Quando decidi di raccontare cosa sei e cosa fai in un sito personale devi partire dalla domanda più semplice: cosa fai? Di cosa e chi vuoi parlare?

Spesso mi chiedono cosa faccio esattamente: sono architetto? Designer? Illustratore? Scrittore o forse fotografo? Docente?
Di solito rispondo che ho diversi cappelli perché è la verità, faccio diverse cose ma in definitiva ne faccio una sola: mi esprimo usando mezzi diversi. Alcuni di questi si sono trasformati in diverse professioni, altri sono rimasti passioni.

Come lo dico?

Usando la parola (in diverse forme e registri, dal più divulgativo e giornalistico su RunLovers a quello più formale qui), il disegno, la fotografia e l’architettura, un modo per dire cosa faccio è raccogliere queste diverse forme espressive in un unico spazio, cioè un sito.

Rivedere quanto ho fatto in questi anni mi ha anche permesso di dare una forma più organica e ordinata al mio lavoro.

- _Elenco dei compiti_
1. Indica se ciascuna affermazione concorda con il brano sul sito personale, rispondendo sì o no e citando le parole decisive del brano: (a) chi scrive dice di avere diversi cappelli; (b) tutti i mezzi espressivi di chi scrive sono diventati professioni; (c) su RunLovers chi scrive usa il registro più formale.
2. Trascrivi senza modifiche la parte del brano sul sito personale che va da "Spesso mi chiedono" fino a "sono rimasti passioni." compreso.

- _Informazioni mostrate_
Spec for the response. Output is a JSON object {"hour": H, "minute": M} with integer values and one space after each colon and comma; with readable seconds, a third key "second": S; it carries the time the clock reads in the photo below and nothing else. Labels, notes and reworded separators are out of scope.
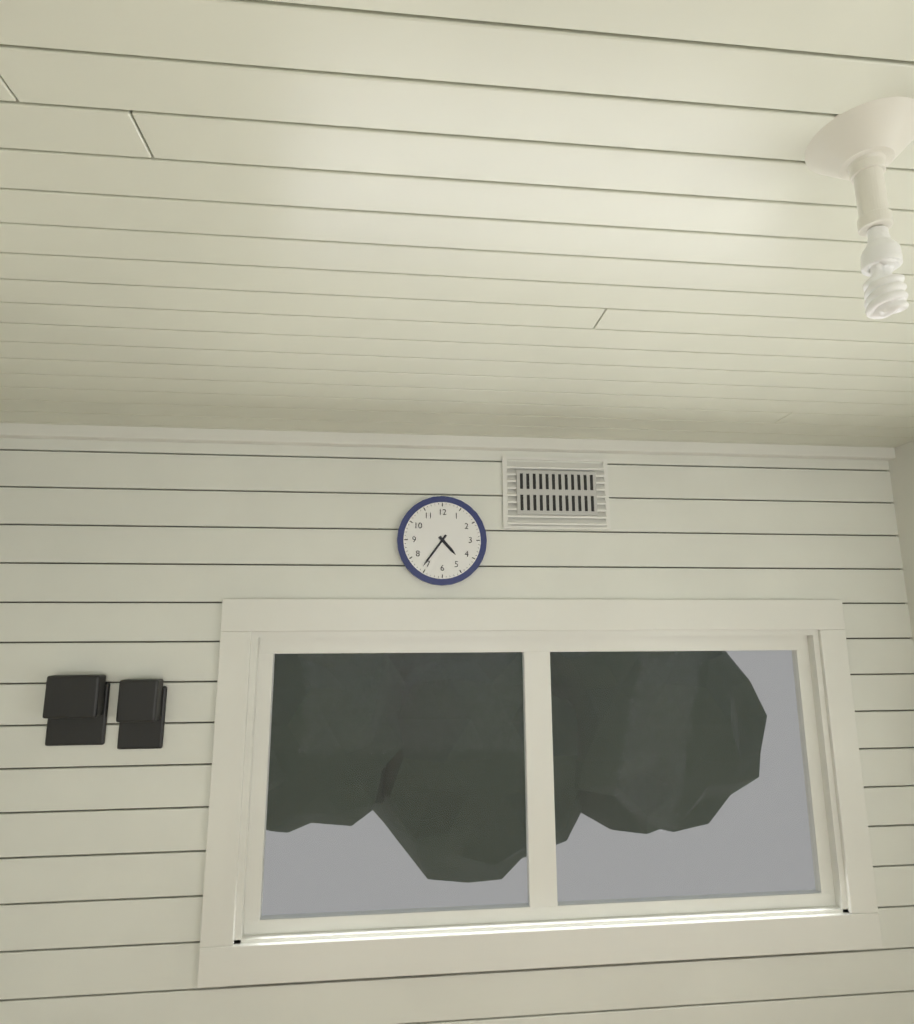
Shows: {"hour": 4, "minute": 36}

- _Risposte ai compiti_
1.
(a) Sì: «Di solito rispondo che ho diversi cappelli perché è la verità»
(b) No: «Alcuni di questi si sono trasformati in diverse professioni, altri sono rimasti passioni.»
(c) No: «dal più divulgativo e giornalistico su RunLovers a quello più formale qui»

2.
Spesso mi chiedono cosa faccio esattamente: sono architetto? Designer? Illustratore? Scrittore o forse fotografo? Docente?
Di solito rispondo che ho diversi cappelli perché è la verità, faccio diverse cose ma in definitiva ne faccio una sola: mi esprimo usando mezzi diversi. Alcuni di questi si sono trasformati in diverse professioni, altri sono rimasti passioni.